Subscrevendo-nos ao conceito de História Universal posto pelo Iluminismo em diante,


fraco e eurocêntrico, outras armadilhas vêm à tona. Numa perspectiva progressiva,
quintessência do Iluminismo, como definir e o que fazer com o que não está de acordo com
seu telos e com a razão que faz mover o progresso?

Guha responde à essa pergunta via Hegel. Segundo sua filosofia histórica, a prosa do
mundo dá origem à prosa da história, em um processo no qual "formas mais avançadas são
produzidas a partir da transformação de formas pretéritas e menos avançadas." (GUHA,
2002, p. 24). Como uma continuação do postulado renascentista que identificava a falta de
escrita com a falta de história, Hegel identificará a ausência de um Estado com a falta de
história. Em sua tipificação, o Oriente (Índia aí inclusa) é um exemplo de civilização sem
história. A filosofia histórica vai, pois, "legitimar políticas e a atualidade do mundo ao
concebê-lo filosoficamente." (GUHA, 2002, p. 39) Essa legitimidade, de fato espúria, relega o
não-Ocidental à Pré-história, lugar do "apolítico".

Como grande exemplo desse descompasso entre as atuais vivências e experiências de


um indivíduo ou grupo e uma narrativa histórica, Chakrabarty diz:

"Um assunto secular como a história encontra certos problemas ao lidar com
práticas nas quais deuses, espíritos e o sobrenatural apresentam agência no
mundo.

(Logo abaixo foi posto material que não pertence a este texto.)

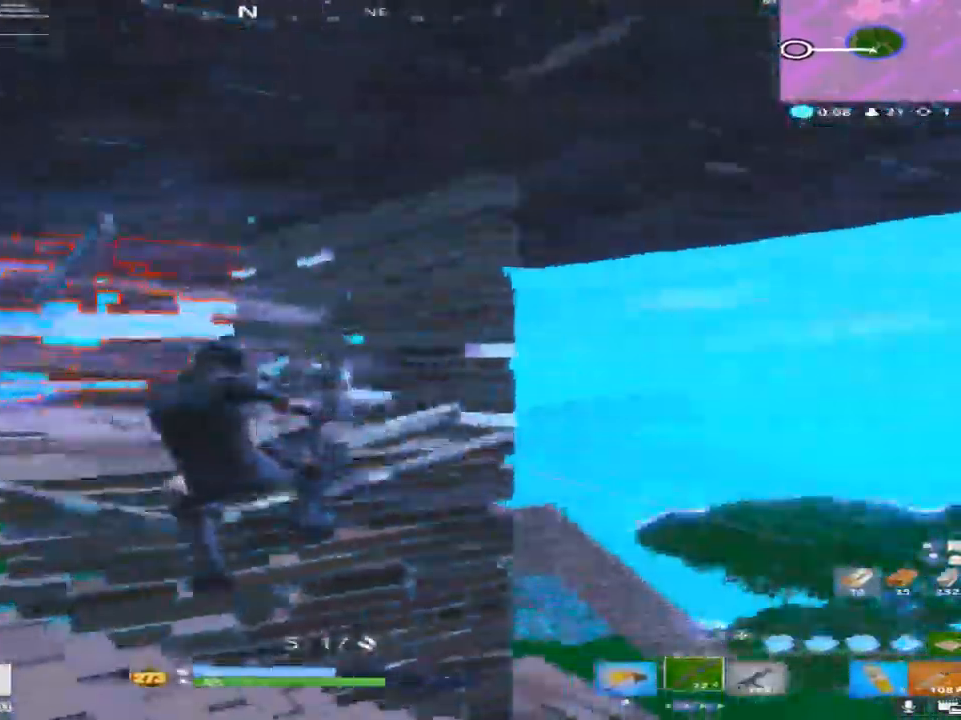
{"buttons": ["R2"], "left_stick": "down-right", "right_stick": "down-right", "events": [[17, "R2", "down"], [83, "right_stick", "center"], [100, "TRIANGLE", "down"], [150, "right_stick", "left"], [183, "TRIANGLE", "up"], [200, "right_stick", "down"], [233, "left_stick", "down-left"], [317, "right_stick", "left"], [400, "left_stick", "down-right"], [400, "right_stick", "center"], [483, "right_stick", "down-right"]]}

Trabalho, a atividade de produzir, é raramente uma atividade
completamente secular na Índia; geralmente ela envolve, por meio de rituais
grandes ou pequenos, a invocação de presenças divinas ou sobre-humanas.
Histórias seculares são produzidas ignorando os sinais dessas presenças; para
a escrita da história, o sistema secular traduz o outro em si mesmo."
(CHAKRABARTY, 2000, p. 72)

O que está em jogo aqui é a imposição de um tempo histórico específico, moderno,


homogêneo, secular e desencantado sobre um tempo ainda marcado por valores provenientes
da religião, tradição, comunidade, etc. Implícito nisso está uma outra diferença relativa, qual
seja, o colonizado (no caso, o indiano) possui um olhar e um lebenswelt específico, no qual
deuses e práticas adversas ao modelo europeu persistem. A história do capital e de sua
universalização – a História 1 – teria sempre de lidar com as particularidades dessa História 2,
que versa sobre elementos que não pertencem ao "processo vital do capital." Nesta contenda,
o que é posto em xeque é o caráter universal do capitalismo.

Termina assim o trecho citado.